- [Data shown]
=== Section Start ===

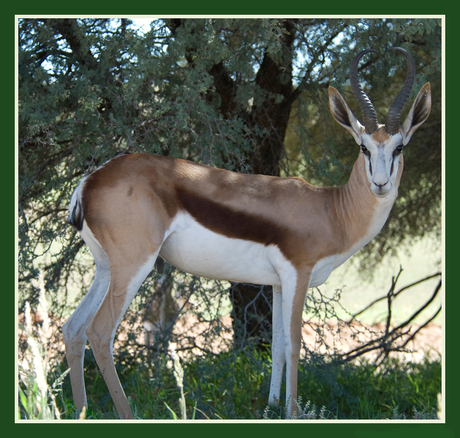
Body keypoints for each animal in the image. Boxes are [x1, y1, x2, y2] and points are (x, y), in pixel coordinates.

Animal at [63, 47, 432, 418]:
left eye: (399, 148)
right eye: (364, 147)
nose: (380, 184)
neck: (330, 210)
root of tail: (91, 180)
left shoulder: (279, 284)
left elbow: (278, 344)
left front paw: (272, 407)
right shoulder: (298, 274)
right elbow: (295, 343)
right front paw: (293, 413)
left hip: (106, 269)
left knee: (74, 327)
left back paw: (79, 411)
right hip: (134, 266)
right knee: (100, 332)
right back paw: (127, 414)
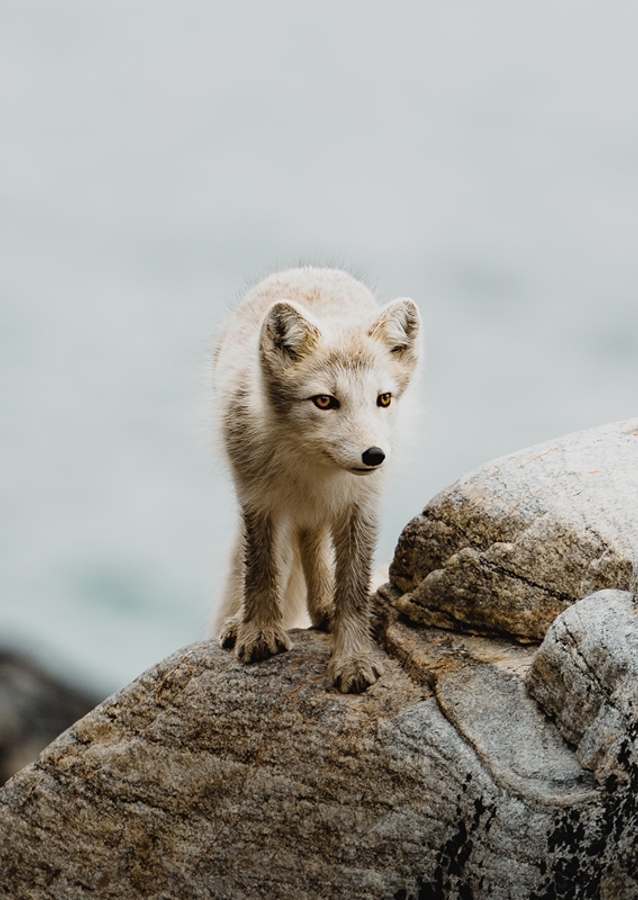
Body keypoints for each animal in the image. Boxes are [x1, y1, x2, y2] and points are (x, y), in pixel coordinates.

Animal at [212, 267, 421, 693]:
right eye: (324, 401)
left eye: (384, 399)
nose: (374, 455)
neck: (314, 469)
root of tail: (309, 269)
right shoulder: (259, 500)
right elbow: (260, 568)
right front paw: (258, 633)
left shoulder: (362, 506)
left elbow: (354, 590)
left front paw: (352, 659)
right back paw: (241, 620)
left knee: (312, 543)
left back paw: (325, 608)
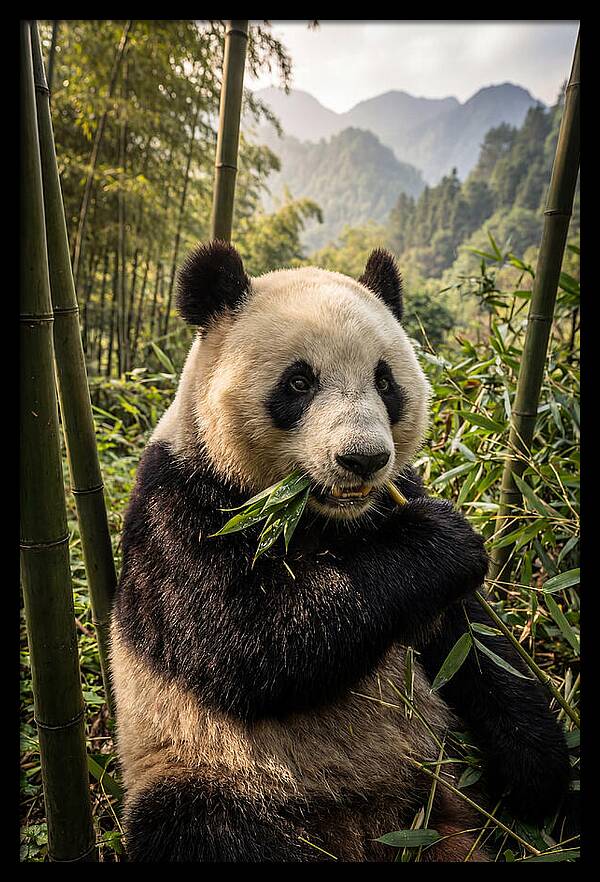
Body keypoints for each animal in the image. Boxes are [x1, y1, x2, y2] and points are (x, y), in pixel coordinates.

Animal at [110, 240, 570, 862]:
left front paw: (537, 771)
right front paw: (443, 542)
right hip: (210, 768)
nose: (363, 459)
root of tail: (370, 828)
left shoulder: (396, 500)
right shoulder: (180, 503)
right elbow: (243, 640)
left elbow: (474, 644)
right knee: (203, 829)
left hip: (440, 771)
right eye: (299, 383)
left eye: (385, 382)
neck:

=== Section End ===

Restate all of the data word for word and include no pictures.

- [Expected output]
Body keypoints for each animal in the image. Boxes are [x1, y1, x2, y2] and points are (x, y), in pixel coordinates.

Animal at [63, 47, 432, 418]:
left eye: (399, 148)
right eye: (364, 147)
nose: (380, 184)
neck: (330, 210)
root of tail: (91, 180)
left shoulder: (279, 284)
left elbow: (278, 344)
left front paw: (272, 407)
right shoulder: (298, 274)
right elbow: (295, 343)
right front paw: (293, 413)
left hip: (106, 269)
left knee: (74, 327)
left back paw: (79, 411)
right hip: (134, 266)
right knee: (100, 332)
right back paw: (127, 414)
Body keypoints for each animal in the image. Boxes are [x1, y1, x2, y2] and points are (x, y), in pixel coordinates.

Animal at [212, 267, 421, 693]:
right eye: (324, 401)
left eye: (384, 399)
nose: (374, 455)
neck: (314, 469)
root of tail: (309, 269)
right shoulder: (259, 500)
right elbow: (260, 568)
right front paw: (258, 633)
left shoulder: (362, 506)
left elbow: (354, 590)
left front paw: (352, 659)
right back paw: (241, 620)
left knee: (312, 543)
left back paw: (325, 608)
Body keypoints for each animal in the image. Boxes are [x1, y1, x2, y2] and points are (x, y), in pixel coordinates.

Animal at [110, 240, 570, 862]:
left front paw: (537, 771)
right front paw: (443, 542)
right hip: (210, 768)
nose: (363, 459)
root of tail: (370, 828)
left shoulder: (396, 500)
right shoulder: (180, 503)
right elbow: (243, 640)
left elbow: (474, 644)
right knee: (203, 829)
left hip: (440, 771)
right eye: (299, 383)
left eye: (385, 382)
neck:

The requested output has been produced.